# Cross Products

1. Dec 31, 2009

### Neen87

1. The problem statement, all variables and given/known data

Consider the vector equation a × x = b in R3, where a doesn't = 0. Show that:
(a) a · b = 0
(b) x = (b × a / ||a||^2) + ka is a solution to the equation, for any scalar k

2. Relevant equations

I'm not really sure, but I've been messing with these:

1. u x (v x w) = (u · w)v - (u · v)w
2. v x w = v2w3 - v3w2, v3w1 - v1w3, v1w2 - v2w1

3. The attempt at a solution

(a) for a · b = 0, b must = 0 since a can't = 0. for b = 0, x must = 0 since a can't = 0.

(b) i'm really lost!

x = ((a x X) x a / (a · a)) + ka

I have no idea if I'm headed in the right direction or where to go with this. Even a few hints would be greatly appreciated!

Thanks!
Tina

Last edited: Dec 31, 2009
2. Dec 31, 2009

### LCKurtz

Remember that a · b = 0 means a or b is the zero vector or a and b are perpendicular to each other. Dot a into both sides of the equation to prove (a).

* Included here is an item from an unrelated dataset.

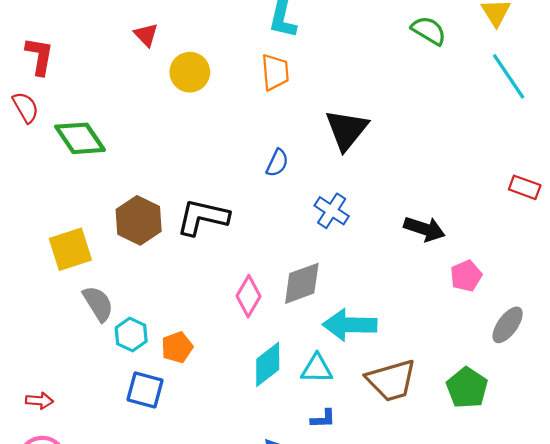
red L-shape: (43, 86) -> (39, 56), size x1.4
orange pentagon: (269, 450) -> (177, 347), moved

For (b) use your equation (1) above and the result of (a)

3. Dec 31, 2009

### diazona

But remember that you don't know that a · b = 0. You have to prove it.

If the vector identities (the ones you listed under "relevant equations") are what you have to work with, I'd recommend trying to get the original equation (a × x = b) into some form that appears in one of the identities. For instance, try multiplying both sides of a × x = b by something.